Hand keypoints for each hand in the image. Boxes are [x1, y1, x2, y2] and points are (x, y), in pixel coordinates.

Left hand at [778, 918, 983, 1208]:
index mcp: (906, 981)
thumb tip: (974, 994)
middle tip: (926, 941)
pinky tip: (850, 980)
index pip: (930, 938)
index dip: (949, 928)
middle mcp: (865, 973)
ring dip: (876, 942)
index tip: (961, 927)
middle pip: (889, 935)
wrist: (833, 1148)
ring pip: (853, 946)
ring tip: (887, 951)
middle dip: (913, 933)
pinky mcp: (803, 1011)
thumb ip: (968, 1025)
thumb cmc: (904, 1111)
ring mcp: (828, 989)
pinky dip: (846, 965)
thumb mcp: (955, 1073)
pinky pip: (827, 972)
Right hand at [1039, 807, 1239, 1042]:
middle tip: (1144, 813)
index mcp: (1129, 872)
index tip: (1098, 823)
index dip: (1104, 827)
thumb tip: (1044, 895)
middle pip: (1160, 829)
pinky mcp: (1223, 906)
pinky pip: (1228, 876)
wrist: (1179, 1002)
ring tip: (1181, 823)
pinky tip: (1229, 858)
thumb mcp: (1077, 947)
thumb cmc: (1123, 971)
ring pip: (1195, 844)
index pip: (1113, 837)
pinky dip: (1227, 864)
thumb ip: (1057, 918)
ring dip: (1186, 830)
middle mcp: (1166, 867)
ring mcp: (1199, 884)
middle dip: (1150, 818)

## How to complete this task
Count every line of the records that holds the string "middle". Write only the total.

## Written reply
8